La conciliazione di epoche e stili, si diceva, è un altro obiettivo importante per l’architetto raccontato da Jodidio, obiettivo perseguito con la consapevolezza che nel momento in cui si decide di fondere tradizione e modernità è essenziale che le due non si annullino a vicenda e che, semmai, risplendano nell’interazione con le rispettive peculiarità.

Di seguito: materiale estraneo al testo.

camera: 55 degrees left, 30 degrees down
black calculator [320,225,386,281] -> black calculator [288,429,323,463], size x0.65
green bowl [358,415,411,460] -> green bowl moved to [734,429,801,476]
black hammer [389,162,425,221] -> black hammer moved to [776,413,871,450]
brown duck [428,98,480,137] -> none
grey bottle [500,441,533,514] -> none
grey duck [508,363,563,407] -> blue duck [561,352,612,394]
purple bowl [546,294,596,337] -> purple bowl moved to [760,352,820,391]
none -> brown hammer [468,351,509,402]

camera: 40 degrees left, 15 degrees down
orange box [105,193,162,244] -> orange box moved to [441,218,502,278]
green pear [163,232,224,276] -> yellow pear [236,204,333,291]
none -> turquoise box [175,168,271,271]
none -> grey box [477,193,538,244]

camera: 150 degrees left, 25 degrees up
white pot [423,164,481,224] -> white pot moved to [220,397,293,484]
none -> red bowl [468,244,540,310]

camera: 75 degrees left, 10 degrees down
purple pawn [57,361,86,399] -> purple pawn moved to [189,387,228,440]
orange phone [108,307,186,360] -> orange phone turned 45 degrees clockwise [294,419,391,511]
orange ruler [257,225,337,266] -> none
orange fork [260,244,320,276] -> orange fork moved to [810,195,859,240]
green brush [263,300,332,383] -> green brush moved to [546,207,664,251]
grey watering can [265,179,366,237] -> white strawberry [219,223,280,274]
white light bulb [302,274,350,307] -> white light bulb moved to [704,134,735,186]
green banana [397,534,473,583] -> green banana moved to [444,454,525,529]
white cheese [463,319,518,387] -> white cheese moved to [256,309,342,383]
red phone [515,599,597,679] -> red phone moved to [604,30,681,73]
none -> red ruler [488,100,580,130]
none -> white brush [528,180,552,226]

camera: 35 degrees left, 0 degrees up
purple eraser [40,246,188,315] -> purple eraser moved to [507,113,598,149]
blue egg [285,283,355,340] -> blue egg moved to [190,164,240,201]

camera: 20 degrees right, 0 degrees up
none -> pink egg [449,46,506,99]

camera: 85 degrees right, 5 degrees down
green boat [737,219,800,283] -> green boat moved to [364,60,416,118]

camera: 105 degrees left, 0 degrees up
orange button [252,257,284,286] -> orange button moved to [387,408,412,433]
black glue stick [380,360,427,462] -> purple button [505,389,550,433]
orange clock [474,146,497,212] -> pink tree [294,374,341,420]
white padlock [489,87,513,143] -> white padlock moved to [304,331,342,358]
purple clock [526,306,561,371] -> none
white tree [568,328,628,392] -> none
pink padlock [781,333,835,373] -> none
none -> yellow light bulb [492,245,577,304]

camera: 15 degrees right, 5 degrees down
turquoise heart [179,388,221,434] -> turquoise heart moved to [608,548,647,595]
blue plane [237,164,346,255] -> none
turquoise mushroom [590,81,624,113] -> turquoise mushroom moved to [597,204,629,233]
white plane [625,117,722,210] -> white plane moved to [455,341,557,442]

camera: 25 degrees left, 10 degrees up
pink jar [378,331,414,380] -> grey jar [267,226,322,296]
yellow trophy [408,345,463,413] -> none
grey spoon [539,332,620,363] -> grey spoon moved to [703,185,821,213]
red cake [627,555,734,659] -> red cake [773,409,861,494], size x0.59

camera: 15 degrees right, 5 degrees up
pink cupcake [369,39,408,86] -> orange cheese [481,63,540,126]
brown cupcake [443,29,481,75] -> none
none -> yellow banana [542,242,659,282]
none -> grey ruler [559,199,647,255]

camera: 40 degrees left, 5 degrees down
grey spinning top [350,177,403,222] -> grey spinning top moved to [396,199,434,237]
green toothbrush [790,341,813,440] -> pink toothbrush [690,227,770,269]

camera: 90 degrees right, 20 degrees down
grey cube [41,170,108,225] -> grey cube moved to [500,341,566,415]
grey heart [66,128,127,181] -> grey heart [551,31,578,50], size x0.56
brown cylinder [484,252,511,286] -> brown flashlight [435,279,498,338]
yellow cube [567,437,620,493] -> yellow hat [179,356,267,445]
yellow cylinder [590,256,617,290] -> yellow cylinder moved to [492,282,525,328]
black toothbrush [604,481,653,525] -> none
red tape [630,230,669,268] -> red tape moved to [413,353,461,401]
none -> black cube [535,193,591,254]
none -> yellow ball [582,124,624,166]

Quanto al rapporto tra dentro e fuori, si pensi alla Silver House a Zacinto, progettata in modo da enfatizzare il panorama, con le finestre a incorniciare i paesaggi nell’ottica di una concezione quasi teatrale degli spazi, vedi l’illusione d’infinito prodotta dalla piscina a sfioro sul mare.
Ma c’è qualcos’altro che rende affascinante il lavoro di Dwek ed è la sua passione per l’arte applicata all’architettura e unita a una ricerca rigorosa di purezza formale. Il risultato sono ambientazioni dall’aura museale che, in un contesto di lusso confortevole e sofisticato, inseriscono di volta in volta non solo pezzi di design da collezione – e qui le firme vanno da Jean Prouvé a Charlotte Perriand ad Alvar Aalto, da Pierre Paulin a India Mahdavi -, ma anche opere di pittori e scultori contemporanei, da Robert Motherwell a Ed Ruscha, da Jean-Michel Basquiat a Richard Serra, da Bruce Nauman a Wolfgang Tillmans.
Merito di un percorso formativo eclettico che ha visto Dwek, classe 1970, studiare all’Accademia di Belle Arti prima di accedere alla Facoltà di Architettura Victor Horta a Bruxelles. Ora lo attendono nuovi progetti in giro per l’Europa e una collaborazione con la Calder Foundation di New York. Nel segno di quelli che definisce i suoi maestri: Ludwig Mies van der Rohe, Richard Meier e John Pawson.